=== Material to process ===

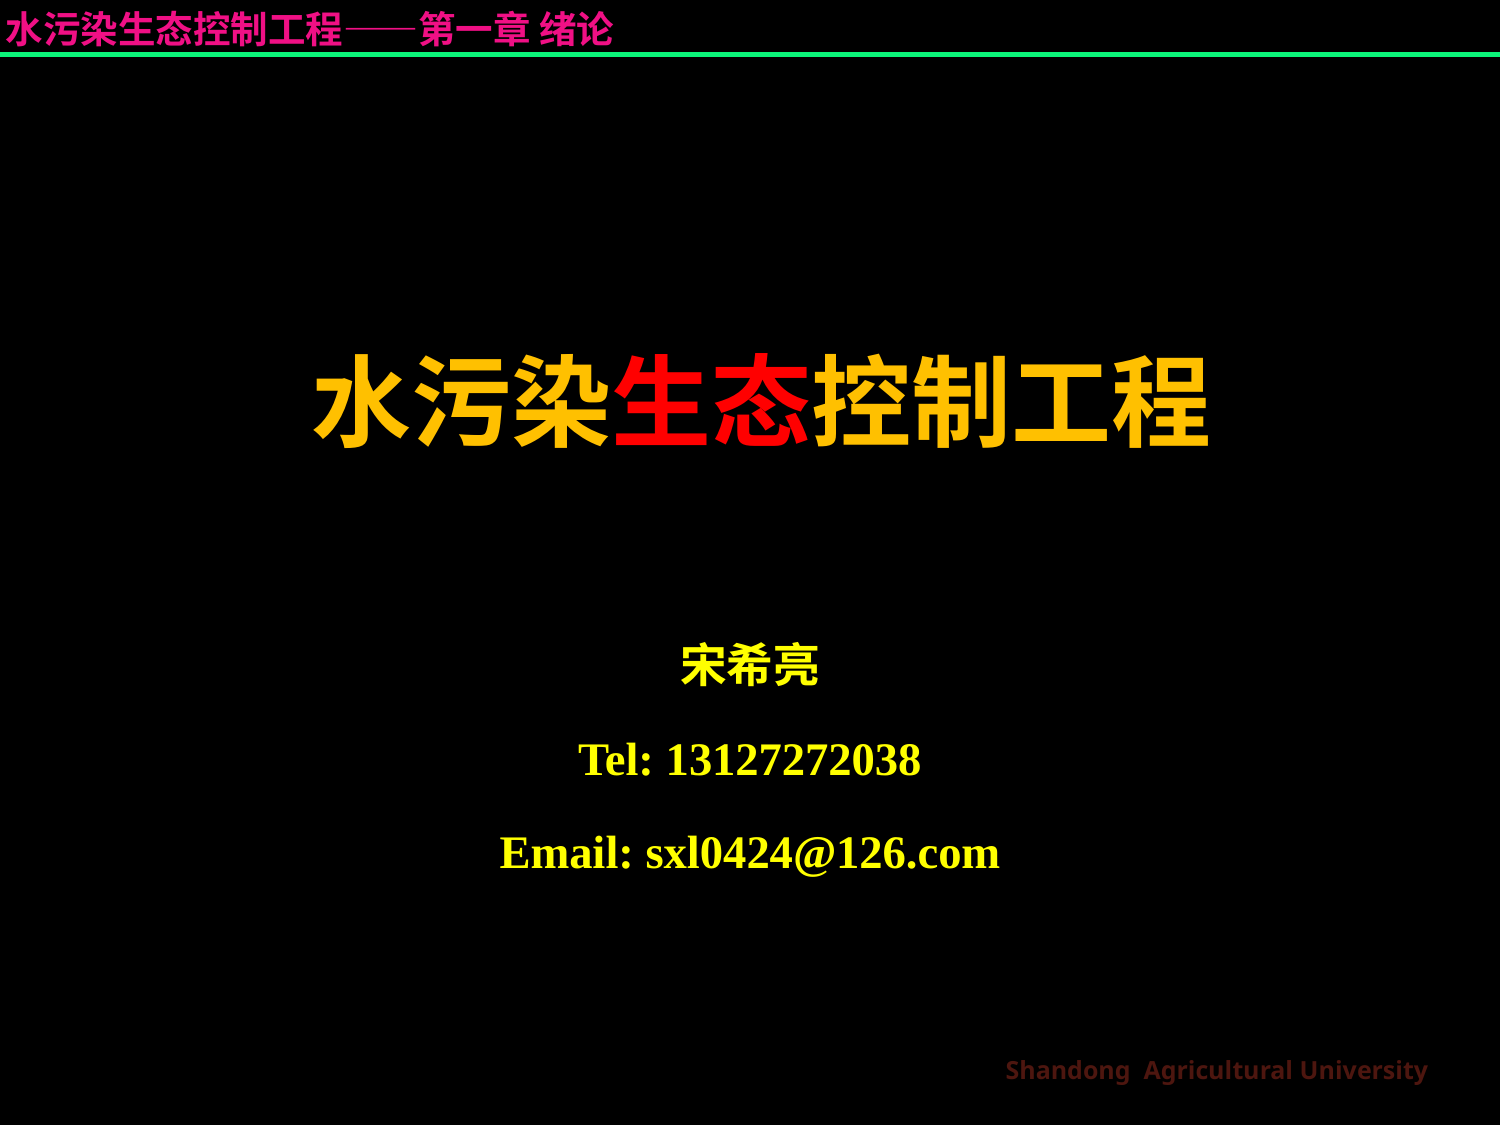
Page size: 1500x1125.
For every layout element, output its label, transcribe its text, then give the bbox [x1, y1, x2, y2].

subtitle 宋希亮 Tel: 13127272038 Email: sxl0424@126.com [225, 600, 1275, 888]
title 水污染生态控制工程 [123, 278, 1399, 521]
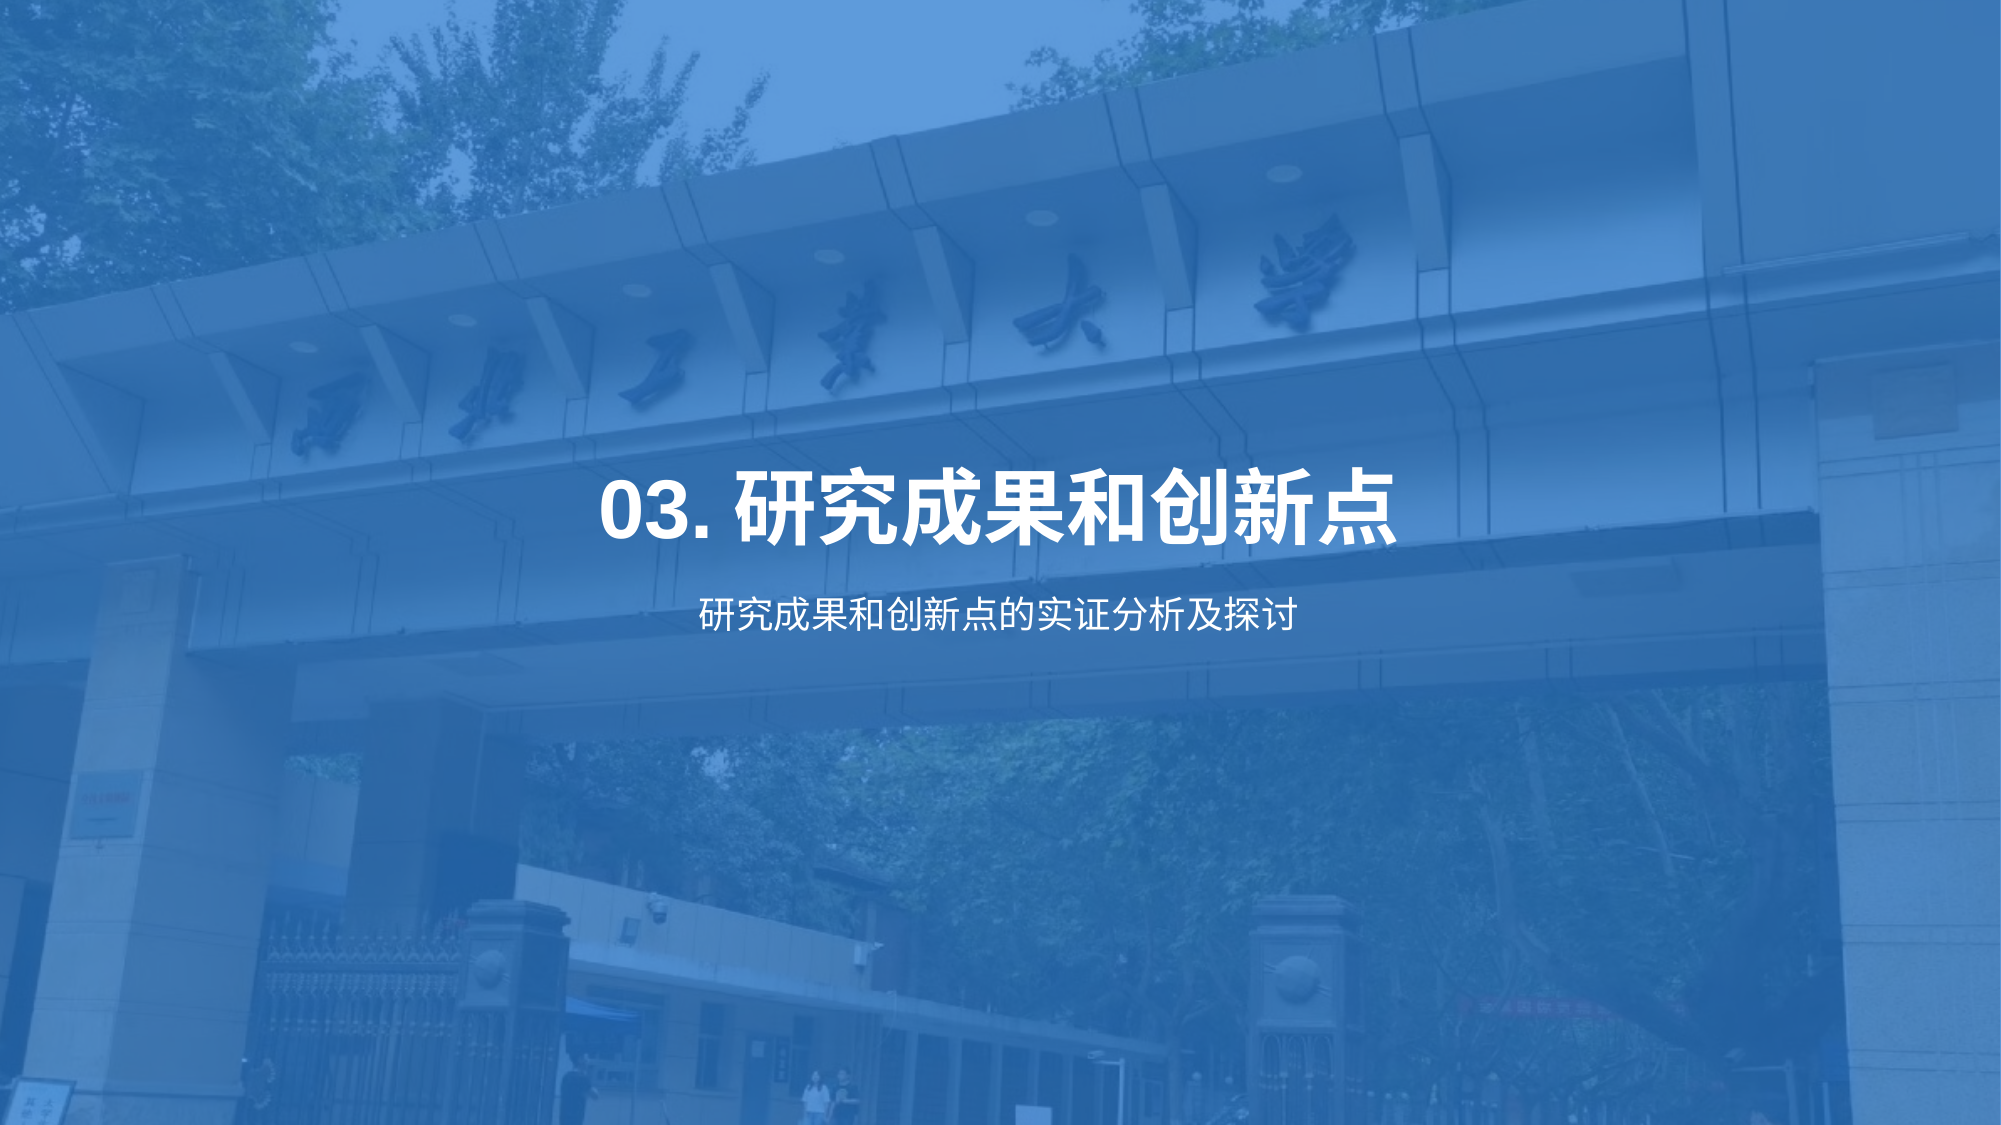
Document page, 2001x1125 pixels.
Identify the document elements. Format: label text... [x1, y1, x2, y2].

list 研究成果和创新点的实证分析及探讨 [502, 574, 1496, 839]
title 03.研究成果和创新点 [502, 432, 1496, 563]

===

• _Exercise_: Write out, word for word, all lines from the line that holds "Document page, 2001x1125 pixels." through the last line of the listing, with both end lines kept.

• _Answer space_:
Document page, 2001x1125 pixels.
Identify the document elements. Format: label text... [x1, y1, x2, y2].

list 研究成果和创新点的实证分析及探讨 [502, 574, 1496, 839]
title 03.研究成果和创新点 [502, 432, 1496, 563]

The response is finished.